-- Opening Marker --
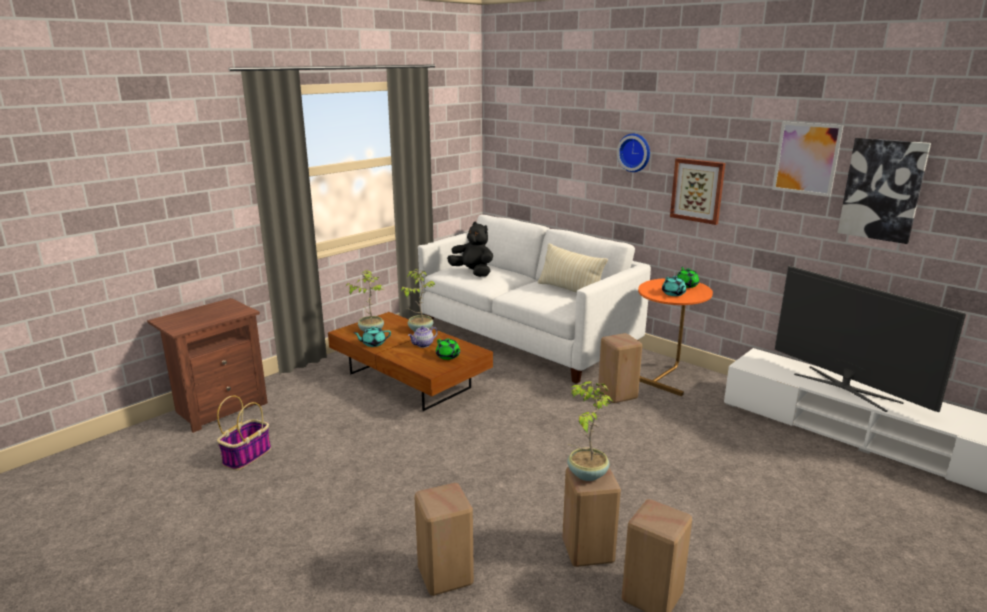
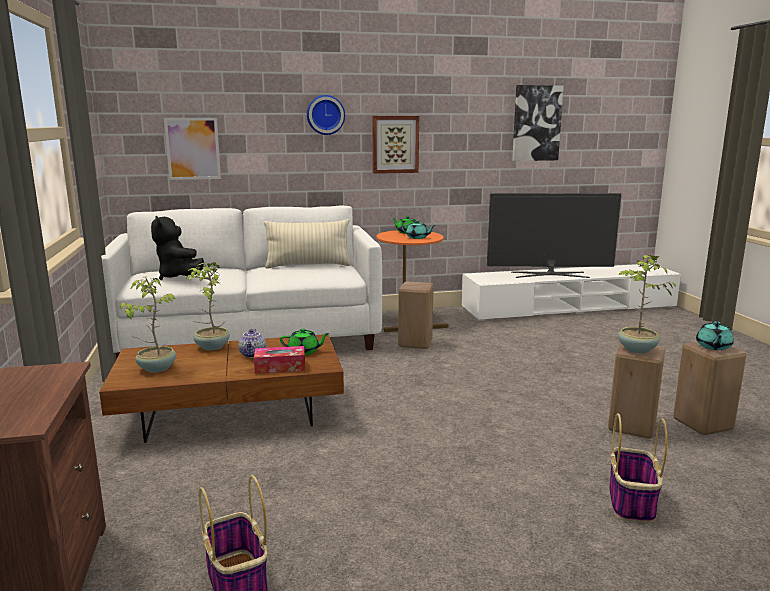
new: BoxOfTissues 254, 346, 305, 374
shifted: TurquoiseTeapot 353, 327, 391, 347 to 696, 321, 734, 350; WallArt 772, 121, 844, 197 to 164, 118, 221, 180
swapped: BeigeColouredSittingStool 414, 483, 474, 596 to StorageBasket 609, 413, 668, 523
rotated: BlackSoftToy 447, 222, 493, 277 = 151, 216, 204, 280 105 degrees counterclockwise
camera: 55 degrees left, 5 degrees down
-- Closing Marker --
TASK TO COMPLETE>
Copy out exactly the lines from the line with "swapped: BeigeColouredSittingStool 414, 483, 474, 596" to the end of the listing, including both of those lines, and give nothing else.

ANSWER SECTION>
swapped: BeigeColouredSittingStool 414, 483, 474, 596 to StorageBasket 609, 413, 668, 523
rotated: BlackSoftToy 447, 222, 493, 277 = 151, 216, 204, 280 105 degrees counterclockwise
camera: 55 degrees left, 5 degrees down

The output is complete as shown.